(Supplied data begins)

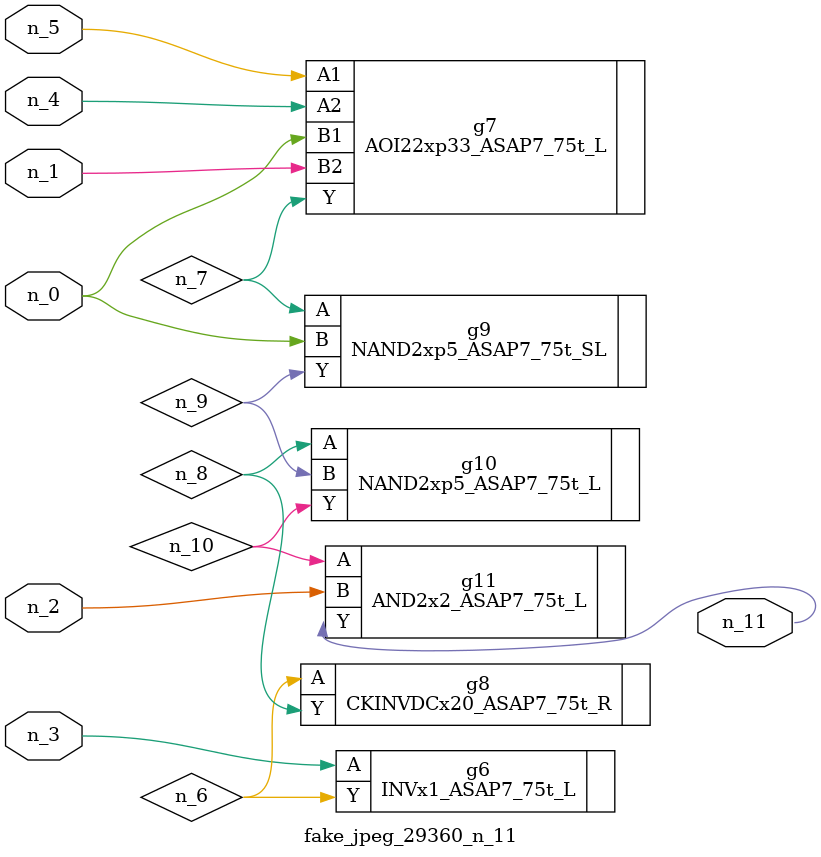
<source format=v>
module fake_jpeg_29360_n_11 (n_3, n_2, n_1, n_0, n_4, n_5, n_11);

input n_3;
input n_2;
input n_1;
input n_0;
input n_4;
input n_5;

output n_11;

wire n_10;
wire n_8;
wire n_9;
wire n_6;
wire n_7;

INVx1_ASAP7_75t_L g6 ( 
.A(n_3),
.Y(n_6)
);

AOI22xp33_ASAP7_75t_L g7 ( 
.A1(n_5),
.A2(n_4),
.B1(n_0),
.B2(n_1),
.Y(n_7)
);

CKINVDCx20_ASAP7_75t_R g8 ( 
.A(n_6),
.Y(n_8)
);

NAND2xp5_ASAP7_75t_L g10 ( 
.A(n_8),
.B(n_9),
.Y(n_10)
);

NAND2xp5_ASAP7_75t_SL g9 ( 
.A(n_7),
.B(n_0),
.Y(n_9)
);

AND2x2_ASAP7_75t_L g11 ( 
.A(n_10),
.B(n_2),
.Y(n_11)
);


endmodule
</source>
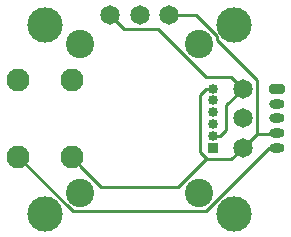
<source format=gbl>
%TF.GenerationSoftware,KiCad,Pcbnew,(6.0.0)*%
%TF.CreationDate,2022-03-27T15:49:17-04:00*%
%TF.ProjectId,TM_Warthog_Open_Analog_Slew,544d5f57-6172-4746-986f-675f4f70656e,rev?*%
%TF.SameCoordinates,Original*%
%TF.FileFunction,Copper,L2,Bot*%
%TF.FilePolarity,Positive*%
%FSLAX46Y46*%
G04 Gerber Fmt 4.6, Leading zero omitted, Abs format (unit mm)*
G04 Created by KiCad (PCBNEW (6.0.0)) date 2022-03-27 15:49:17*
%MOMM*%
%LPD*%
G01*
G04 APERTURE LIST*
G04 Aperture macros list*
%AMRoundRect*
0 Rectangle with rounded corners*
0 $1 Rounding radius*
0 $2 $3 $4 $5 $6 $7 $8 $9 X,Y pos of 4 corners*
0 Add a 4 corners polygon primitive as box body*
4,1,4,$2,$3,$4,$5,$6,$7,$8,$9,$2,$3,0*
0 Add four circle primitives for the rounded corners*
1,1,$1+$1,$2,$3*
1,1,$1+$1,$4,$5*
1,1,$1+$1,$6,$7*
1,1,$1+$1,$8,$9*
0 Add four rect primitives between the rounded corners*
20,1,$1+$1,$2,$3,$4,$5,0*
20,1,$1+$1,$4,$5,$6,$7,0*
20,1,$1+$1,$6,$7,$8,$9,0*
20,1,$1+$1,$8,$9,$2,$3,0*%
G04 Aperture macros list end*
%TA.AperFunction,ComponentPad*%
%ADD10C,3.000000*%
%TD*%
%TA.AperFunction,ComponentPad*%
%ADD11RoundRect,0.200000X-0.450000X0.200000X-0.450000X-0.200000X0.450000X-0.200000X0.450000X0.200000X0*%
%TD*%
%TA.AperFunction,ComponentPad*%
%ADD12O,1.300000X0.800000*%
%TD*%
%TA.AperFunction,ComponentPad*%
%ADD13R,0.850000X0.850000*%
%TD*%
%TA.AperFunction,ComponentPad*%
%ADD14O,0.850000X0.850000*%
%TD*%
%TA.AperFunction,ComponentPad*%
%ADD15C,1.950000*%
%TD*%
%TA.AperFunction,ComponentPad*%
%ADD16C,1.650000*%
%TD*%
%TA.AperFunction,ComponentPad*%
%ADD17C,2.400000*%
%TD*%
%TA.AperFunction,Conductor*%
%ADD18C,0.250000*%
%TD*%
G04 APERTURE END LIST*
D10*
%TO.P,,*%
%TO.N,*%
X155343374Y-98672145D03*
%TD*%
%TO.P,,*%
%TO.N,*%
X139343483Y-114672165D03*
%TD*%
D11*
%TO.P,J1,1,Pin_1*%
%TO.N,+3V3*%
X158955024Y-104112387D03*
D12*
%TO.P,J1,2,Pin_2*%
%TO.N,/SDA*%
X158955024Y-105362387D03*
%TO.P,J1,3,Pin_3*%
%TO.N,/SCL*%
X158955024Y-106612387D03*
%TO.P,J1,4,Pin_4*%
%TO.N,GND*%
X158955024Y-107862387D03*
%TO.P,J1,5,Pin_5*%
%TO.N,/BTN*%
X158955024Y-109112387D03*
%TD*%
D10*
%TO.P,,*%
%TO.N,*%
X139343483Y-98672145D03*
%TD*%
D13*
%TO.P,J2,1,MISO*%
%TO.N,/MISO*%
X153560265Y-109079538D03*
D14*
%TO.P,J2,2,VCC*%
%TO.N,+3V3*%
X153560265Y-108079538D03*
%TO.P,J2,3,SCK*%
%TO.N,/SCL*%
X153560265Y-107079538D03*
%TO.P,J2,4,MOSI*%
%TO.N,/SDA*%
X153560265Y-106079538D03*
%TO.P,J2,5,~{RST}*%
%TO.N,/RST*%
X153560265Y-105079538D03*
%TO.P,J2,6,GND*%
%TO.N,GND*%
X153560265Y-104079538D03*
%TD*%
D10*
%TO.P,,*%
%TO.N,*%
X155343374Y-114672645D03*
%TD*%
D15*
%TO.P,S1,A1,A1*%
%TO.N,GND*%
X141565123Y-109856941D03*
D16*
%TO.P,S1,A11,A11*%
%TO.N,+3V3*%
X144815123Y-97876941D03*
%TO.P,S1,A12,A12*%
%TO.N,/VAR2*%
X147315123Y-97876941D03*
%TO.P,S1,A13,A13*%
%TO.N,GND*%
X149815123Y-97876941D03*
D15*
%TO.P,S1,B1,B1*%
%TO.N,/BTN*%
X137065123Y-109856941D03*
D16*
%TO.P,S1,B11,B11*%
%TO.N,+3V3*%
X156045123Y-104106941D03*
%TO.P,S1,B12,B12*%
%TO.N,/VAR1*%
X156045123Y-106606941D03*
%TO.P,S1,B13,B13*%
%TO.N,GND*%
X156045123Y-109106941D03*
D15*
%TO.P,S1,C1,C1*%
%TO.N,unconnected-(S1-PadC1)*%
X141565123Y-103356941D03*
%TO.P,S1,D1,D1*%
%TO.N,unconnected-(S1-PadD1)*%
X137065123Y-103356941D03*
D17*
%TO.P,S1,MH1,MH1*%
%TO.N,unconnected-(S1-PadMH1)*%
X142315123Y-112931941D03*
%TO.P,S1,MH2,MH2*%
%TO.N,unconnected-(S1-PadMH2)*%
X152315123Y-112931941D03*
%TO.P,S1,MH3,MH3*%
%TO.N,unconnected-(S1-PadMH3)*%
X142315123Y-100281941D03*
%TO.P,S1,MH4,MH4*%
%TO.N,unconnected-(S1-PadMH4)*%
X152315123Y-100281941D03*
%TD*%
D18*
%TO.N,+3V3*%
X154161305Y-108079538D02*
X154651239Y-107589604D01*
X154651239Y-105500825D02*
X156045123Y-104106941D01*
X144815123Y-97876941D02*
X145964634Y-99026452D01*
X148848454Y-99026452D02*
X152960447Y-103138445D01*
X145964634Y-99026452D02*
X148848454Y-99026452D01*
X154651239Y-107589604D02*
X154651239Y-105500825D01*
X152960447Y-103138445D02*
X155076627Y-103138445D01*
X155076627Y-103138445D02*
X156045123Y-104106941D01*
X153560265Y-108079538D02*
X154161305Y-108079538D01*
%TO.N,GND*%
X153839634Y-99650467D02*
X153839634Y-99936824D01*
X157262064Y-107890000D02*
X158927411Y-107890000D01*
X152959225Y-104079538D02*
X152400000Y-104638763D01*
X149815123Y-97876941D02*
X149819527Y-97872537D01*
X153839634Y-99936824D02*
X157262064Y-103359254D01*
X152960068Y-110078054D02*
X153059759Y-110078054D01*
X141565123Y-109856941D02*
X142240000Y-110531818D01*
X142240000Y-110531818D02*
X142240000Y-110652833D01*
X153560265Y-104079538D02*
X152959225Y-104079538D01*
X152061704Y-97872537D02*
X153839634Y-99650467D01*
X149819527Y-97872537D02*
X152061704Y-97872537D01*
X158927411Y-107890000D02*
X158955024Y-107862387D01*
X155074010Y-110078054D02*
X153059759Y-110078054D01*
X142240000Y-110652833D02*
X144032493Y-112445326D01*
X150592796Y-112445326D02*
X152960068Y-110078054D01*
X152400000Y-109418295D02*
X153059759Y-110078054D01*
X156045123Y-109106941D02*
X157262064Y-107890000D01*
X156045123Y-109106941D02*
X155074010Y-110078054D01*
X152400000Y-109220000D02*
X152400000Y-109418295D01*
X152400000Y-104638763D02*
X152400000Y-109220000D01*
X144032493Y-112445326D02*
X150592796Y-112445326D01*
X157262064Y-103359254D02*
X157262064Y-107890000D01*
%TO.N,/BTN*%
X137065123Y-109856941D02*
X141664634Y-114456452D01*
X152946597Y-114456452D02*
X158290662Y-109112387D01*
X158290662Y-109112387D02*
X158955024Y-109112387D01*
X141664634Y-114456452D02*
X152946597Y-114456452D01*
%TD*%
M02*

</source>
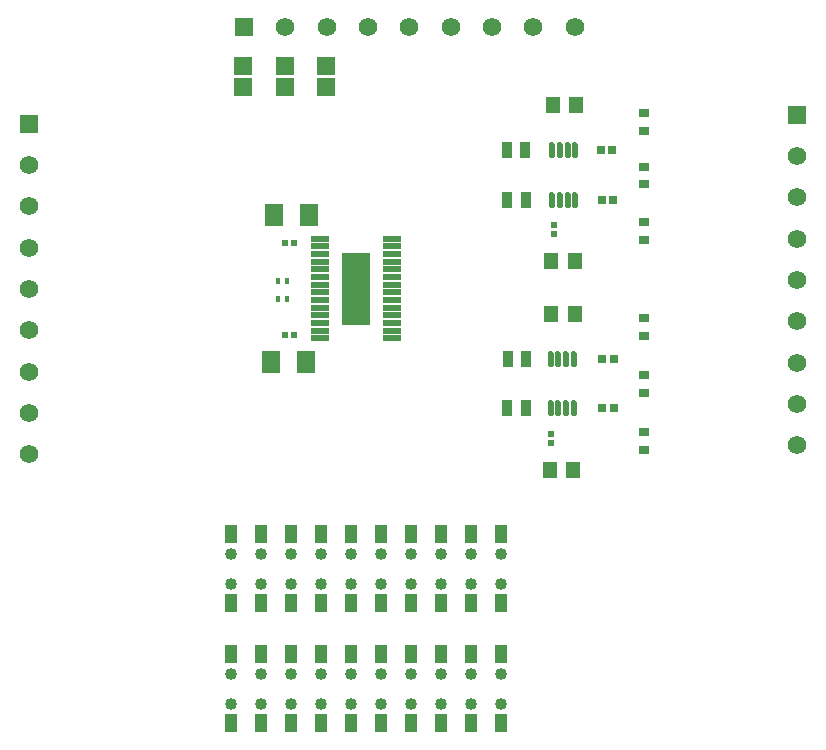
<source format=gbr>
%TF.GenerationSoftware,Altium Limited,Altium Designer,22.9.1 (49)*%
G04 Layer_Color=255*
%FSLAX25Y25*%
%MOIN*%
%TF.SameCoordinates,E4663CD6-9850-4590-99AB-2D6E941D03D6*%
%TF.FilePolarity,Positive*%
%TF.FileFunction,Pads,Top*%
%TF.Part,Single*%
G01*
G75*
%TA.AperFunction,SMDPad,CuDef*%
G04:AMPARAMS|DCode=10|XSize=94.49mil|YSize=242.91mil|CornerRadius=1.89mil|HoleSize=0mil|Usage=FLASHONLY|Rotation=0.000|XOffset=0mil|YOffset=0mil|HoleType=Round|Shape=RoundedRectangle|*
%AMROUNDEDRECTD10*
21,1,0.09449,0.23913,0,0,0.0*
21,1,0.09071,0.24291,0,0,0.0*
1,1,0.00378,0.04535,-0.11957*
1,1,0.00378,-0.04535,-0.11957*
1,1,0.00378,-0.04535,0.11957*
1,1,0.00378,0.04535,0.11957*
%
%ADD10ROUNDEDRECTD10*%
G04:AMPARAMS|DCode=11|XSize=17.72mil|YSize=62.99mil|CornerRadius=1.95mil|HoleSize=0mil|Usage=FLASHONLY|Rotation=90.000|XOffset=0mil|YOffset=0mil|HoleType=Round|Shape=RoundedRectangle|*
%AMROUNDEDRECTD11*
21,1,0.01772,0.05909,0,0,90.0*
21,1,0.01382,0.06299,0,0,90.0*
1,1,0.00390,0.02955,0.00691*
1,1,0.00390,0.02955,-0.00691*
1,1,0.00390,-0.02955,-0.00691*
1,1,0.00390,-0.02955,0.00691*
%
%ADD11ROUNDEDRECTD11*%
%ADD12R,0.01575X0.01968*%
%ADD13R,0.05928X0.07316*%
%ADD14R,0.06127X0.06213*%
%TA.AperFunction,ConnectorPad*%
%ADD15R,0.03937X0.06142*%
%TA.AperFunction,SMDPad,CuDef*%
%ADD16R,0.04724X0.05709*%
G04:AMPARAMS|DCode=17|XSize=17.72mil|YSize=51.18mil|CornerRadius=4.43mil|HoleSize=0mil|Usage=FLASHONLY|Rotation=180.000|XOffset=0mil|YOffset=0mil|HoleType=Round|Shape=RoundedRectangle|*
%AMROUNDEDRECTD17*
21,1,0.01772,0.04232,0,0,180.0*
21,1,0.00886,0.05118,0,0,180.0*
1,1,0.00886,-0.00443,0.02116*
1,1,0.00886,0.00443,0.02116*
1,1,0.00886,0.00443,-0.02116*
1,1,0.00886,-0.00443,-0.02116*
%
%ADD17ROUNDEDRECTD17*%
G04:AMPARAMS|DCode=18|XSize=17.72mil|YSize=51.18mil|CornerRadius=4.43mil|HoleSize=0mil|Usage=FLASHONLY|Rotation=180.000|XOffset=0mil|YOffset=0mil|HoleType=Round|Shape=RoundedRectangle|*
%AMROUNDEDRECTD18*
21,1,0.01772,0.04232,0,0,180.0*
21,1,0.00886,0.05118,0,0,180.0*
1,1,0.00886,-0.00443,0.02116*
1,1,0.00886,0.00443,0.02116*
1,1,0.00886,0.00443,-0.02116*
1,1,0.00886,-0.00443,-0.02116*
%
%ADD18ROUNDEDRECTD18*%
%ADD19R,0.03937X0.06142*%
%ADD20R,0.03740X0.05315*%
%ADD21R,0.03543X0.03150*%
%ADD22R,0.02756X0.02559*%
%ADD23R,0.02029X0.01860*%
%ADD24R,0.02047X0.02047*%
%TA.AperFunction,ComponentPad*%
%ADD27C,0.02000*%
%ADD28C,0.06165*%
%ADD29R,0.06165X0.06165*%
%ADD30C,0.04016*%
%ADD31R,0.06165X0.06165*%
D10*
X166492Y151366D02*
D03*
D11*
X154484Y168000D02*
D03*
Y165441D02*
D03*
Y162882D02*
D03*
Y160323D02*
D03*
Y157764D02*
D03*
Y155205D02*
D03*
Y152646D02*
D03*
Y150087D02*
D03*
Y147528D02*
D03*
Y144968D02*
D03*
Y142409D02*
D03*
Y139850D02*
D03*
Y137291D02*
D03*
Y134732D02*
D03*
X178500Y168000D02*
D03*
Y165441D02*
D03*
Y162882D02*
D03*
Y160323D02*
D03*
Y157764D02*
D03*
Y155205D02*
D03*
Y152646D02*
D03*
Y150087D02*
D03*
Y147528D02*
D03*
Y144968D02*
D03*
Y142409D02*
D03*
Y139850D02*
D03*
Y137291D02*
D03*
Y134732D02*
D03*
D12*
X140425Y154000D02*
D03*
X143575D02*
D03*
X140425Y148000D02*
D03*
X143575D02*
D03*
D13*
X149812Y127000D02*
D03*
X138188D02*
D03*
X150812Y176000D02*
D03*
X139188D02*
D03*
D14*
X129000Y225402D02*
D03*
Y218598D02*
D03*
X156500Y225402D02*
D03*
Y218598D02*
D03*
X143000Y225402D02*
D03*
Y218598D02*
D03*
D15*
X125000Y6563D02*
D03*
Y29437D02*
D03*
X135000Y6563D02*
D03*
Y29437D02*
D03*
X145000Y6563D02*
D03*
Y29437D02*
D03*
X155000Y6563D02*
D03*
Y29437D02*
D03*
X165000Y6563D02*
D03*
Y29437D02*
D03*
X175000Y6563D02*
D03*
Y29437D02*
D03*
X185000Y6563D02*
D03*
Y29437D02*
D03*
X195000Y6563D02*
D03*
Y29437D02*
D03*
X205000Y6563D02*
D03*
Y29437D02*
D03*
X215000Y6563D02*
D03*
Y29437D02*
D03*
D16*
X238937Y91000D02*
D03*
X231063D02*
D03*
X239437Y160500D02*
D03*
X231563D02*
D03*
Y143000D02*
D03*
X239437D02*
D03*
X232063Y212500D02*
D03*
X239937D02*
D03*
D17*
X237059Y181000D02*
D03*
X234500Y197535D02*
D03*
X237059D02*
D03*
X231941Y181000D02*
D03*
X234500D02*
D03*
X239618D02*
D03*
X231941Y197535D02*
D03*
X231441Y128035D02*
D03*
X239118Y111500D02*
D03*
X234000D02*
D03*
X231441D02*
D03*
X236559Y128035D02*
D03*
X234000D02*
D03*
X236559Y111500D02*
D03*
D18*
X239618Y197535D02*
D03*
X239118Y128035D02*
D03*
D19*
X125000Y46563D02*
D03*
X145000D02*
D03*
X155000D02*
D03*
X165000D02*
D03*
X175000D02*
D03*
X185000D02*
D03*
X195000D02*
D03*
X205000D02*
D03*
X215000D02*
D03*
Y69437D02*
D03*
X205000D02*
D03*
X195000D02*
D03*
X185000D02*
D03*
X175000D02*
D03*
X165000D02*
D03*
X155000D02*
D03*
X145000D02*
D03*
X135000D02*
D03*
Y46563D02*
D03*
X125000Y69437D02*
D03*
D20*
X223051Y181000D02*
D03*
X216949D02*
D03*
X223000Y197500D02*
D03*
X216898D02*
D03*
X223209Y128000D02*
D03*
X217106D02*
D03*
X223051Y111500D02*
D03*
X216949D02*
D03*
D21*
X262500Y186047D02*
D03*
Y191953D02*
D03*
Y141453D02*
D03*
Y135547D02*
D03*
Y167595D02*
D03*
Y173500D02*
D03*
Y116547D02*
D03*
Y122453D02*
D03*
Y209906D02*
D03*
Y204000D02*
D03*
Y97547D02*
D03*
Y103453D02*
D03*
D22*
X252370Y128000D02*
D03*
X248630D02*
D03*
X252370Y111500D02*
D03*
X248630D02*
D03*
X252000Y197500D02*
D03*
X248260D02*
D03*
X252240Y181000D02*
D03*
X248500D02*
D03*
D23*
X145990Y136000D02*
D03*
X143010D02*
D03*
X145990Y166500D02*
D03*
X143010D02*
D03*
D24*
X232500Y172575D02*
D03*
Y169425D02*
D03*
X231500Y103000D02*
D03*
Y99850D02*
D03*
D27*
X162992Y161366D02*
D03*
X166492D02*
D03*
X169992D02*
D03*
Y157366D02*
D03*
X166492D02*
D03*
X162992D02*
D03*
X166492Y153866D02*
D03*
X162992D02*
D03*
X169992D02*
D03*
X162992Y148866D02*
D03*
X166492D02*
D03*
Y144866D02*
D03*
X162992D02*
D03*
X166492Y140866D02*
D03*
X162992D02*
D03*
X169917Y148889D02*
D03*
Y144889D02*
D03*
Y140889D02*
D03*
D28*
X198059Y238500D02*
D03*
X184280D02*
D03*
X170500D02*
D03*
X156720D02*
D03*
X142941D02*
D03*
X239398D02*
D03*
X225618D02*
D03*
X211839D02*
D03*
X57500Y96102D02*
D03*
X313500Y140382D02*
D03*
Y154161D02*
D03*
Y167941D02*
D03*
Y181720D02*
D03*
Y195500D02*
D03*
Y99043D02*
D03*
Y112823D02*
D03*
Y126602D02*
D03*
X57500Y137441D02*
D03*
Y151221D02*
D03*
Y165000D02*
D03*
Y178779D02*
D03*
Y192559D02*
D03*
Y109882D02*
D03*
Y123661D02*
D03*
D29*
X129161Y238500D02*
D03*
D30*
X125000Y63000D02*
D03*
X135000D02*
D03*
X145000D02*
D03*
X155000D02*
D03*
X185000D02*
D03*
X195000D02*
D03*
X205000D02*
D03*
X215000D02*
D03*
X125000Y23000D02*
D03*
X135000D02*
D03*
X145000D02*
D03*
X155000D02*
D03*
X165000D02*
D03*
X175000D02*
D03*
X185000D02*
D03*
X195000D02*
D03*
X205000D02*
D03*
X215000D02*
D03*
X125000Y13000D02*
D03*
X135000D02*
D03*
X145000D02*
D03*
X155000D02*
D03*
X165000D02*
D03*
X175000D02*
D03*
X185000D02*
D03*
X195000D02*
D03*
X205000D02*
D03*
X215000D02*
D03*
Y53000D02*
D03*
X205000D02*
D03*
X195000D02*
D03*
X185000D02*
D03*
X175000D02*
D03*
X165000D02*
D03*
X155000D02*
D03*
X145000D02*
D03*
X135000D02*
D03*
X125000D02*
D03*
X175000Y63000D02*
D03*
X165000D02*
D03*
D31*
X313500Y209279D02*
D03*
X57500Y206339D02*
D03*
%TF.MD5,9831b45b737976ff27d8c7ff60bed3cb*%
M02*

</source>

(Supplied data ends)

→ Assigned task: Your task is to list each line of the records with the word "Shape".

→ Result for this task:
G04:AMPARAMS|DCode=10|XSize=94.49mil|YSize=242.91mil|CornerRadius=1.89mil|HoleSize=0mil|Usage=FLASHONLY|Rotation=0.000|XOffset=0mil|YOffset=0mil|HoleType=Round|Shape=RoundedRectangle|*
G04:AMPARAMS|DCode=11|XSize=17.72mil|YSize=62.99mil|CornerRadius=1.95mil|HoleSize=0mil|Usage=FLASHONLY|Rotation=90.000|XOffset=0mil|YOffset=0mil|HoleType=Round|Shape=RoundedRectangle|*
G04:AMPARAMS|DCode=17|XSize=17.72mil|YSize=51.18mil|CornerRadius=4.43mil|HoleSize=0mil|Usage=FLASHONLY|Rotation=180.000|XOffset=0mil|YOffset=0mil|HoleType=Round|Shape=RoundedRectangle|*
G04:AMPARAMS|DCode=18|XSize=17.72mil|YSize=51.18mil|CornerRadius=4.43mil|HoleSize=0mil|Usage=FLASHONLY|Rotation=180.000|XOffset=0mil|YOffset=0mil|HoleType=Round|Shape=RoundedRectangle|*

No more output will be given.